The first take-away from our investigation is that pre-selection matters, since the profitability of the pairs trading strategy remarkably changes depending on the pre-selection metrics considered. For instance, when neither commissions nor cut rules are considered, average excess returns are not statistically significant when pre-selection is carried out by means of the covariance between log-prices or coherence, while significant in all other cases. Moreover, the average excess returns vary by a factor of 4, ranging from (a non-significant) 0.19%, generated when pairs are selected based on the coherence, up to (a significant) 0.73% when pairs are pre-selected based on the log-prices correlation. The excess returns also differ in terms of variability, whereby pre-selecting again via returns correlation as well as via SSD and PR seems to generate excess returns that are less volatile compared to those obtained when other metrics are used. Among the seven pre-selection metrics used, the ones providing the best profitability per unit of risk, as measured by the Sharpe Ratio, and the highest incidence of actually positive excess returns, are the Price Ratio and the returns correlation, respectively.

The same conclusion is achieved even after commission costs and cut rules are considered, and using a stricter definition of reversion of the Spread to the equilibrium. These differences are even more striking once the implicit costs entailed by the market impact are considered, as the pairs trading profits retain statistical significance when pre-selection runs based on log-prices correlation only, while in all the remaining cases final profits are not statistically distinguishable from zero. This is consistent with Miao (2014), who argues that pre-selection based on correlation might be beneficial to cointegration-based pairs trading in the light of the potentially complementary information it captures.

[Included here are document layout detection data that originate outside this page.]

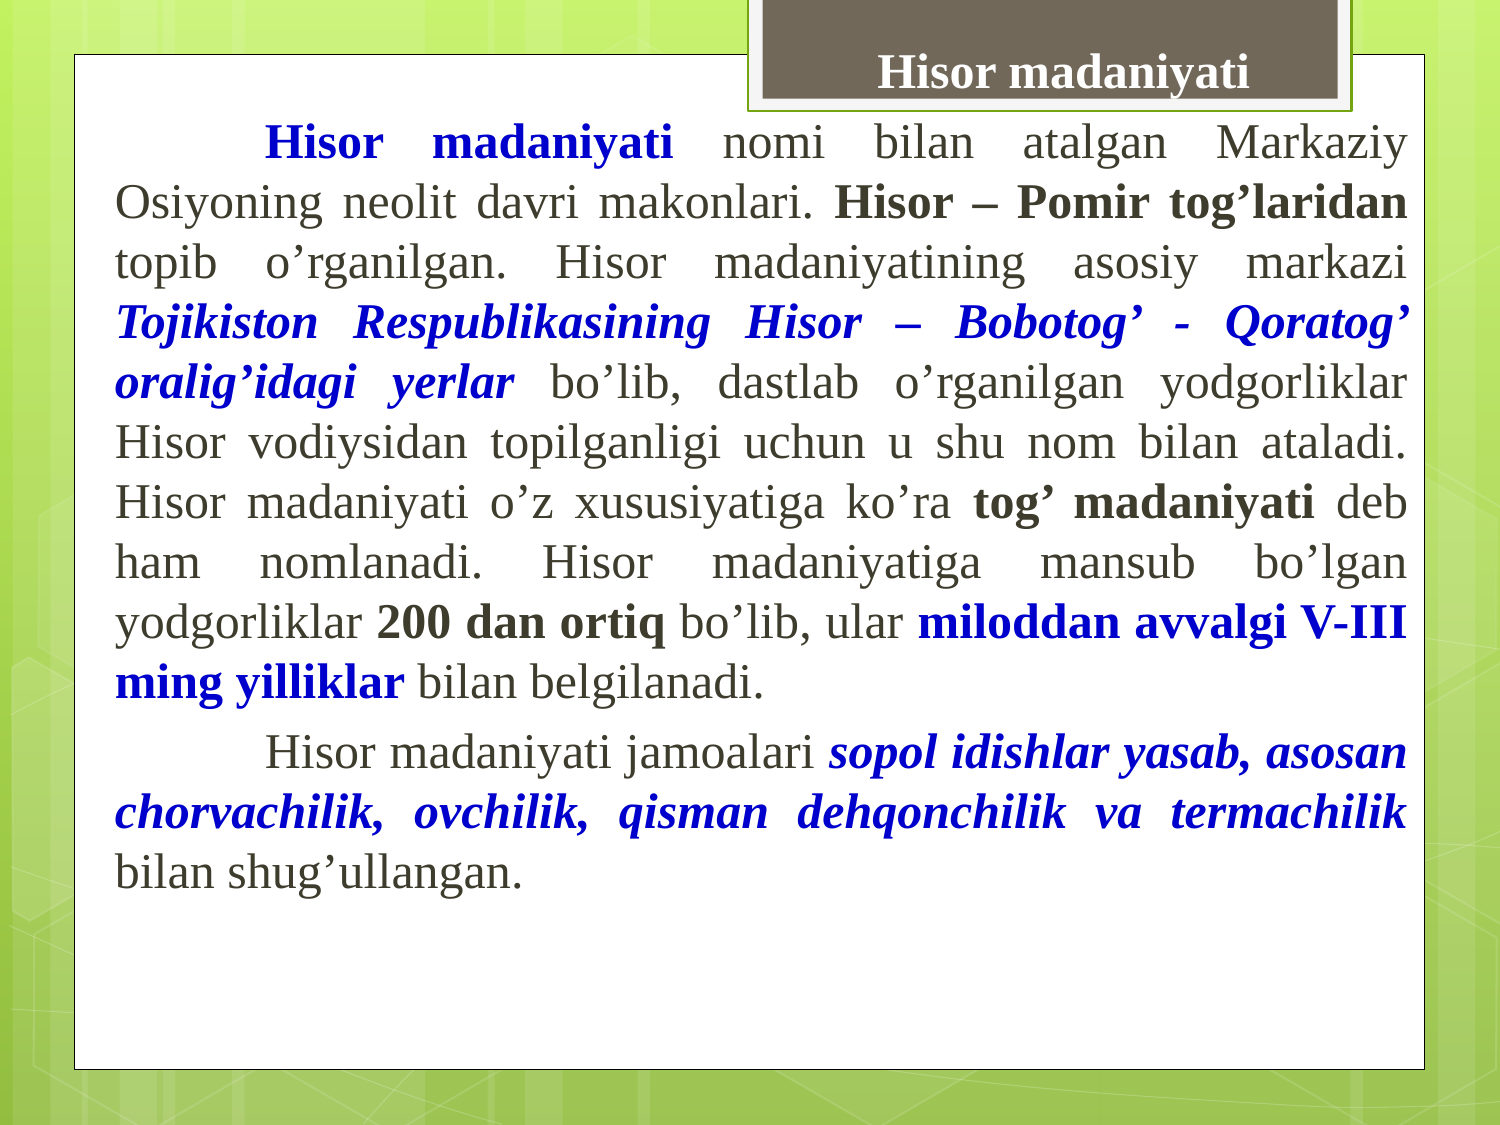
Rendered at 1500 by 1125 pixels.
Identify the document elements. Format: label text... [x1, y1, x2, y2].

list Hisor madaniyati Hisor madaniyati nomi bilan atalgan Markaziy Osiyoning neolit davri makonlari. Hisor – Pomir tog’laridan topib o’rganilgan. Hisor madaniyatining asosiy markazi Tojikiston Respublikasining Hisor – Bobotog’ - Qoratog’ oralig’idagi yerlar bo’lib, dastlab o’rganilgan yodgorliklar Hisor vodiysidan topilganligi uchun u shu nom bilan ataladi. Hisor madaniyati o’z xususiyatiga ko’ra tog’ madaniyati deb ham nomlanadi. Hisor madaniyatiga mansub bo’lgan yodgorliklar 200 dan ortiq bo’lib, ular miloddan avvalgi V-III ming yilliklar bilan belgilanadi. Hisor madaniyati jamoalari sopol idishlar yasab, asosan chorvachilik, ovchilik, qisman dehqonchilik va termachilik bilan shug’ullangan. [88, 30, 1424, 1071]
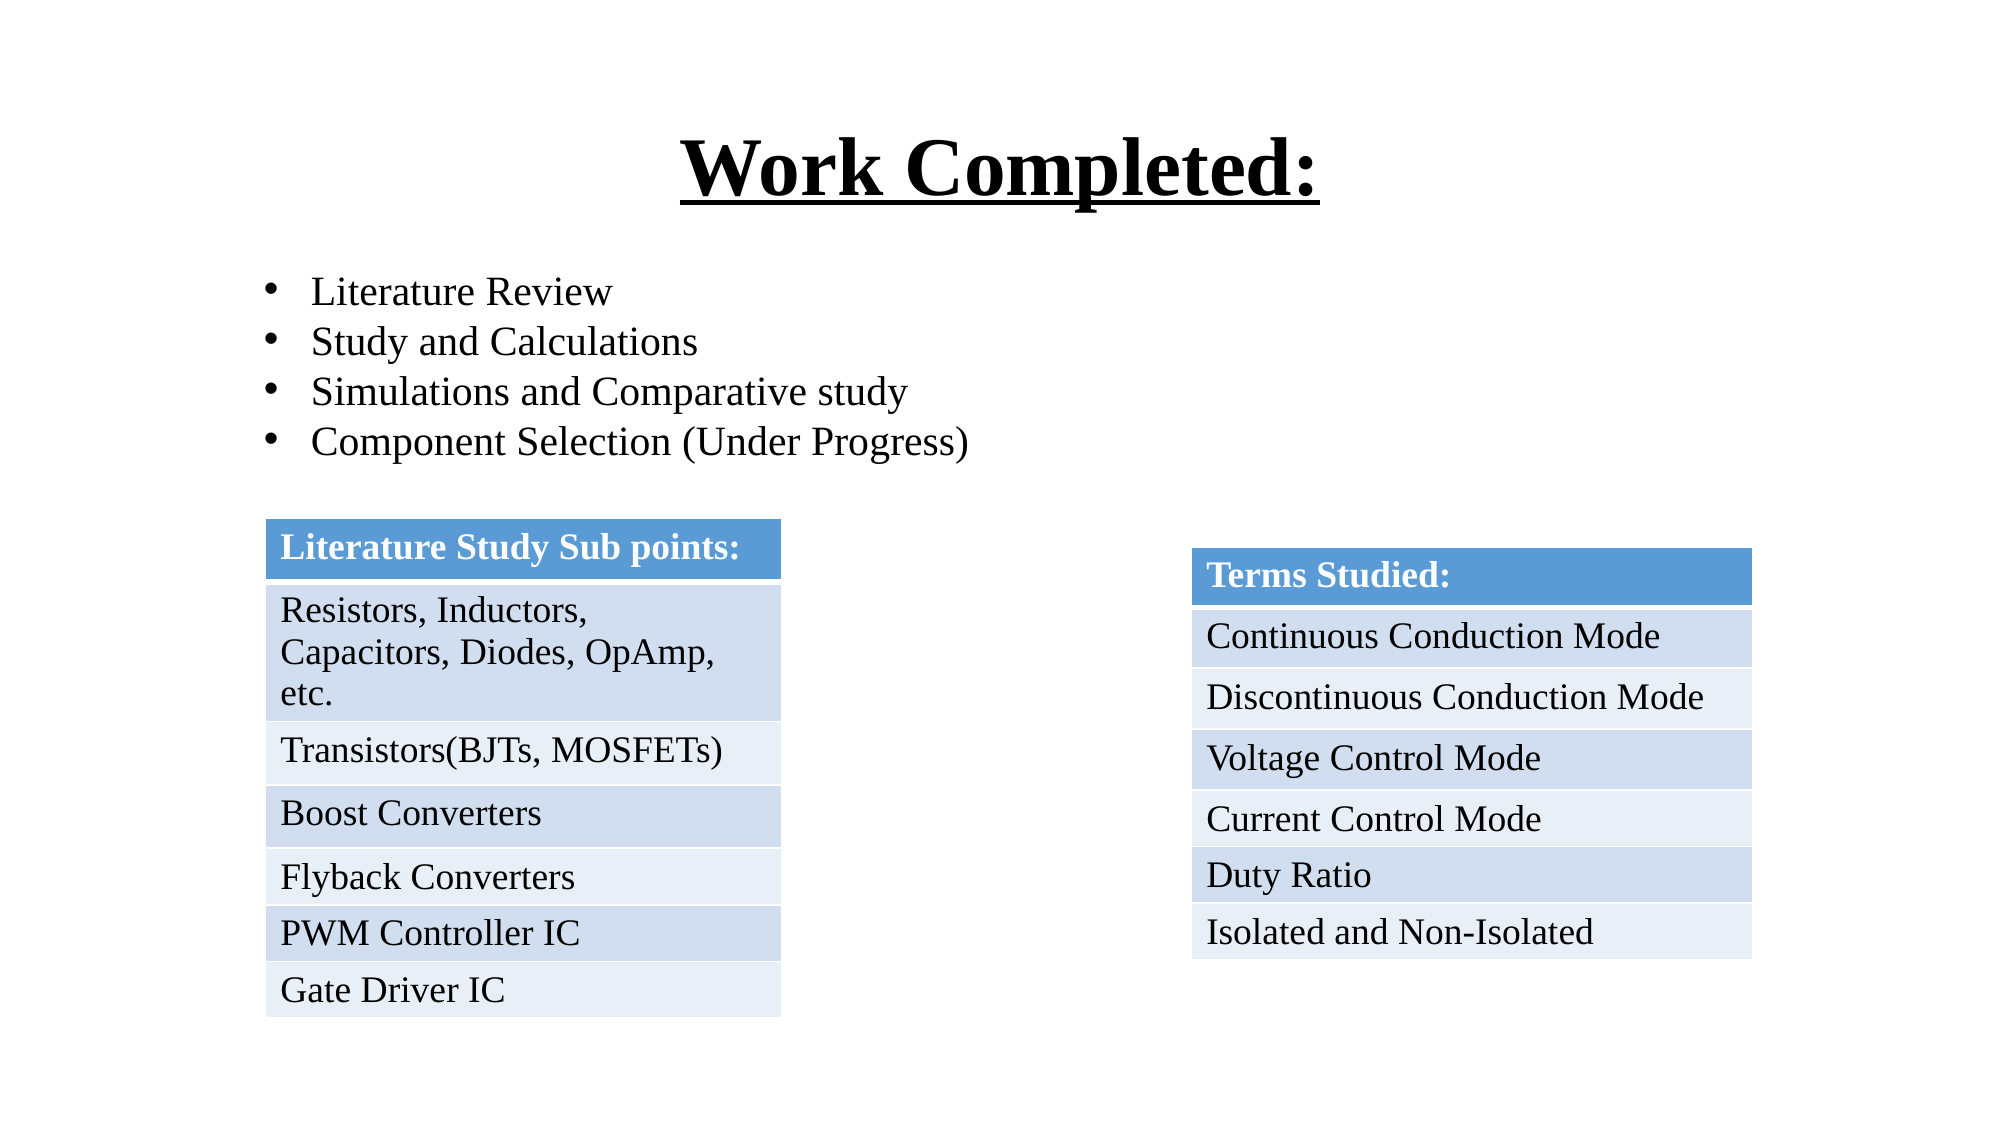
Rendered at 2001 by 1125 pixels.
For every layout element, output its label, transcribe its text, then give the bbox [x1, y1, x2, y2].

table_cell Boost Converters [266, 786, 781, 847]
table_header Terms Studied: [1192, 548, 1752, 605]
table_cell Continuous Conduction Mode [1192, 610, 1752, 667]
table_cell Duty Ratio [1192, 847, 1752, 902]
text_box Literature Review Study and Calculations Simulations and Comparative study Component Selection (Under Progress) [249, 256, 1315, 522]
table_cell Isolated and Non-Isolated [1192, 904, 1752, 959]
table_cell Transistors(BJTs, MOSFETs) [266, 722, 781, 784]
table_cell Discontinuous Conduction Mode [1192, 669, 1752, 728]
title Work Completed: [137, 59, 1863, 278]
table_header Literature Study Sub points: [266, 522, 781, 579]
table_cell Resistors, Inductors, Capacitors, Diodes, OpAmp, etc. [266, 585, 781, 721]
table_cell Flyback Converters [266, 849, 781, 904]
table_cell Voltage Control Mode [1192, 730, 1752, 789]
table_cell Gate Driver IC [266, 962, 781, 1017]
table_cell PWM Controller IC [266, 906, 781, 961]
table_cell Current Control Mode [1192, 791, 1752, 846]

Pre-selection also impacts on the risk-profile of the observed excess returns. We find that, for all the conventional risk factors considered, results are highly disparate across the pre-selection metrics analysed. As an example, market neutrality of the pairs trading strategy is disproved if pairs are pre-selected via SSD or log-prices correlation, while supported if pre-selection is done with any other metrics considered. Similarly, the expected negative association with the momentum factor is confirmed for some metrics only. Moroever, pairs trading produce significant alphas independently of the pre-selection metric used, with the only exception of Price Ratio.

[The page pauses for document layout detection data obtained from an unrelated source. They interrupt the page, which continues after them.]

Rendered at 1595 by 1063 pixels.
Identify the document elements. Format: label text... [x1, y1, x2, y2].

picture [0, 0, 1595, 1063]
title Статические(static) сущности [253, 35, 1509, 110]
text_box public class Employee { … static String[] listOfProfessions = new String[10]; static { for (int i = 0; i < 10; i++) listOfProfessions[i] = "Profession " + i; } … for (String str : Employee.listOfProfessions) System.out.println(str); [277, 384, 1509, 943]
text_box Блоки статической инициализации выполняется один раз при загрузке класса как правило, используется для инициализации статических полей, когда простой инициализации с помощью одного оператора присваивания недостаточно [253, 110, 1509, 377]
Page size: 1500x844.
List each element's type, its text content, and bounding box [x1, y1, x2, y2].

The second take-away of this analysis is that none among the three additional pre-selection measures investigated seem to produce systematically better results in terms of profitability. In other words, their features, potentially able to overcome some of the limitations of the metrics traditionally considered in the pairs trading literature, do not translate into substantial gains in terms of final profitability and, in the case of spectral coherence, also come with a higher computational burden.

Potentially interesting extensions of the analysis proposed, such as the investigation across non-US and/or non-stock markets, or a sensitivity analysis of the final profitability to arbitrarily fixed parameters (such as the opening trigger or the length of the formation period), are left for further research.